Schlagwort: China

Gruppentherapie

Unter Berufung auf chinesische Medien berichtet der Kölner Deutschlandfunk, »die seit Jahren verfeindeten großen palästinensischen Gruppierungen Fatah und Hamas haben ihre Streitigkeiten beendet«. Und auch die tagesschau meldet, daß sich in China »offenbar 14 palästinensische Gruppierungen getroffen und eine gemeinsame Erklärung zur Beendigung ihres jahrelangen Streits unterzeichnet« haben, darunter »auch die rivalisierenden Gruppen Fatah und Hamas«.

Und Weiter ist bei DLF wie tagesschau zu erfahren, daß »die gemäßigte Fatah von Präsident Abbas [..] die Palästinensische Autonomiebehörde im Westjordanland« kontrolliere, während »die militant-islamistische Hamas [..] 2007 die Macht im Gazastreifen« ergriffen und »Vertreter der Autonomiebehörde« vertrieben habe. »Hamas und Fatah haben 2011 erstmals versprochen, ihre Rivalität zu beenden«, Versuche, eine »Einheitsregierung« zu bilden, seien seither gescheitert.

An keiner Stelle halten es die Verkünder der frohen Botschaft für nötig, darauf hinzuweisen, daß es untertrieben wäre, lediglich einer ihrer »großen palästinensischen Gruppierungen« vorzuwerfen, als terroristische Organisation geächtet zu sein. Die »gemäßigte« Fatah ist die dominierende »Gruppe« innerhalb der PLO, eines Zusammenschlusses verschiedener »palästinensischer« Terrororganisationen, darunter etwa die im November 2023 in Deutschland verbotene PFLP.
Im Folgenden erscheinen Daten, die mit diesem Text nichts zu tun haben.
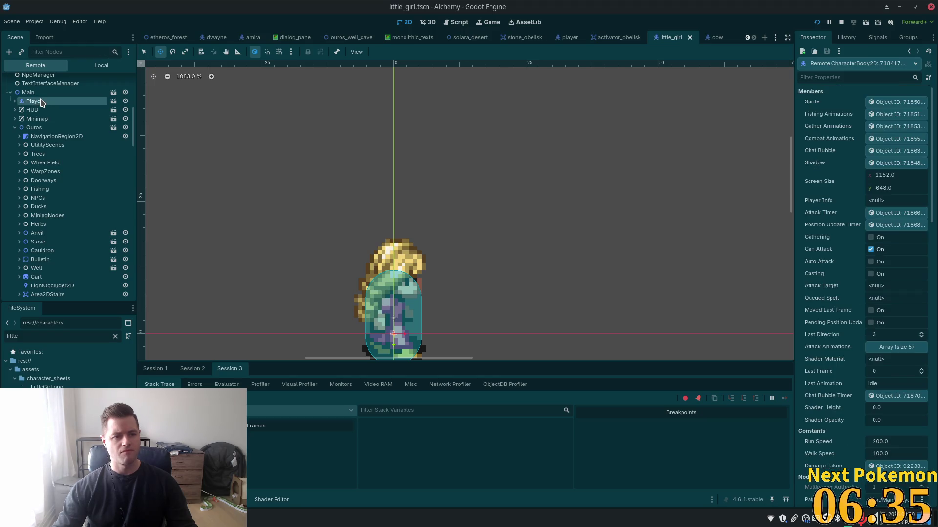
double_click(42, 103)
Und auch die andere »große palästinensische Gruppierung«, die Hamas, ereilte bei der Gelegenheit ein deutsches Betätigungsverbot, das vom Innenministerium in Berlin u.a. so begründet wurde: »Unter HAMAS-Führung drangen islamistische Kämpfer bei parallelem Raketenbeschuss des israelischen Staatsgebiets aus dem Gaza-Streifen in grenznahe israelische Ortschaften vor und töteten auf barbarische Weise über 1.400 Zivilisten und Soldaten«.

Davon jedoch kein Wort bei DLF wie tagesschau, die die organisierten Terroristen als »Gruppen« oder »Gruppierungen« verharmlosen. China, Gastgeber der jüngsten »palästinensischen« Wiedervereinigung, will mit seinen vermittelnden Aktivitäten »Frieden und Stabilität« sichern, wie die beiden deutschen Sprachrohre der Propaganda Pekings noch ergänzen. Wenn Terrororganisationen, zumal die Hamas nur »Gruppierungen« sind, ist Krieg vermutlich Frieden in militanter Anmutung.

Billige Inszenierung

Wenn »Palästinenserpräsident« Abu Mazen von seiner mehrtägigen Reise in die Volksrepublik China zurückkehrt, dürfte die Inszenierung chinesisch-»palästinensischer« Verbundenheit deutlich mehr Mittel verschlungen haben als Peking gewöhnlich bereit ist, den »Palästinensern« in Form finanzieller Unterstützung zukommen zu lassen: Mit einer ganzen Million Dollar beteiligte sich China 2022 an der Finanzierung der UNRWA.

Dafür allerdings, daß das Ausbleiben solch freigiebiger »humanitärer Unterstützung« wahrscheinlich selbst bei dem chronisch unterfinanzierten »Hilfswerk der Vereinten Nationen für Palästina-Flüchtlinge im Nahen Osten« niemandem auffallen würde – die UNRWA meldete für das gleiche Jahr einen Bedarf von 1,6 Milliarden Dollar -, klingen die Hymnen des Regimes in Peking auf den Gast um so lauter. Und um so hohler.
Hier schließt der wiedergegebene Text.